Everyone Says Beef Tallow Is the Next Big Thing. Consumers Disagree.

food industryagricultureAItechnology

Everyone’s predicting beef tallow will be the cooking fat of 2026.

So we asked 100 digital twins of consumers what they actually plan to do.

Whole Foods put it in their trends report. Food media is running with it. The narrative is compelling: ancestral ingredients, high smoke point, nose-to-tail values.

But here’s what our digital twins of real home cooks told us:

  • They’re not swapping out their olive oil
  • They’re worried about cholesterol and blood pressure
  • They don’t want their kitchen smelling like a steakhouse for three days
  • Their air fryer plus avocado oil already works

When people do use tallow, it’s occasional and narrow: homemade fries, smash burgers, roast potatoes. Deliberate, high-heat moments where it makes a difference.

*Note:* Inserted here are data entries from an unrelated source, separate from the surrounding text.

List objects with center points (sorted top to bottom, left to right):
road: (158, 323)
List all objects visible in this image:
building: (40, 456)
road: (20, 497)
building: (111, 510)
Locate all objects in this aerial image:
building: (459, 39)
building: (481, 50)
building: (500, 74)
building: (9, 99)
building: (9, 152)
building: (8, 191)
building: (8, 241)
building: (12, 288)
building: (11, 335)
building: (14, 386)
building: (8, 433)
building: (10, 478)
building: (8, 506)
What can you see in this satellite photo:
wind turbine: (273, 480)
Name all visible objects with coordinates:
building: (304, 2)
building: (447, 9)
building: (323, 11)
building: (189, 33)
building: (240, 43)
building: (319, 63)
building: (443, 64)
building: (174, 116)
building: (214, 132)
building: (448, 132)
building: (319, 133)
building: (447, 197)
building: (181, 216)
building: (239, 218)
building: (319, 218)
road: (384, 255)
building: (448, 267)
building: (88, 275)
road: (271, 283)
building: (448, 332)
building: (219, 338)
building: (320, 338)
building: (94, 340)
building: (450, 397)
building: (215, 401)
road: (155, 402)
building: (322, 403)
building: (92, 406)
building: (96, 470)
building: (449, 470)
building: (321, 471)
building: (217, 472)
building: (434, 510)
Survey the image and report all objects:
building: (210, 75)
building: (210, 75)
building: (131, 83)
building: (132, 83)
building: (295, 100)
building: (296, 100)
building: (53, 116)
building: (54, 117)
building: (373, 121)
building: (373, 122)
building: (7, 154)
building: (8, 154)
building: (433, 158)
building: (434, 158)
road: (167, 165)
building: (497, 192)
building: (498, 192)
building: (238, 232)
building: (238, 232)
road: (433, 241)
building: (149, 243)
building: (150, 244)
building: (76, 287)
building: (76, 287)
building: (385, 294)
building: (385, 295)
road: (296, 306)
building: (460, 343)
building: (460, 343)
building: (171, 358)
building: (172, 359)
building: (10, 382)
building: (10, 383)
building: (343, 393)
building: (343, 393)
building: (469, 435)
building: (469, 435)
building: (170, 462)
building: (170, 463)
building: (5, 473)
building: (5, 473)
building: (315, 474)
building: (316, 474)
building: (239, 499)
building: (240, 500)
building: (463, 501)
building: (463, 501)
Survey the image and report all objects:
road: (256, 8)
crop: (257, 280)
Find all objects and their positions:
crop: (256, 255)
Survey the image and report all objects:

One respondent summed it up: “My husband’s on blood pressure meds and the house will smell like a steakhouse for days—I’m not swapping out my avocado oil for that.”

The takeaway for brands: Tallow isn’t a pantry revolution. It’s a performance ingredient for a defined segment.

The gap between what the industry predicts and what consumers actually do is huge. Trend reports are written to sound interesting, not to reflect reality.

If you’re building strategy around what Whole Foods put in a slideshow, you’re building on sand.

Talk to actual consumers. Or at least their digital twins.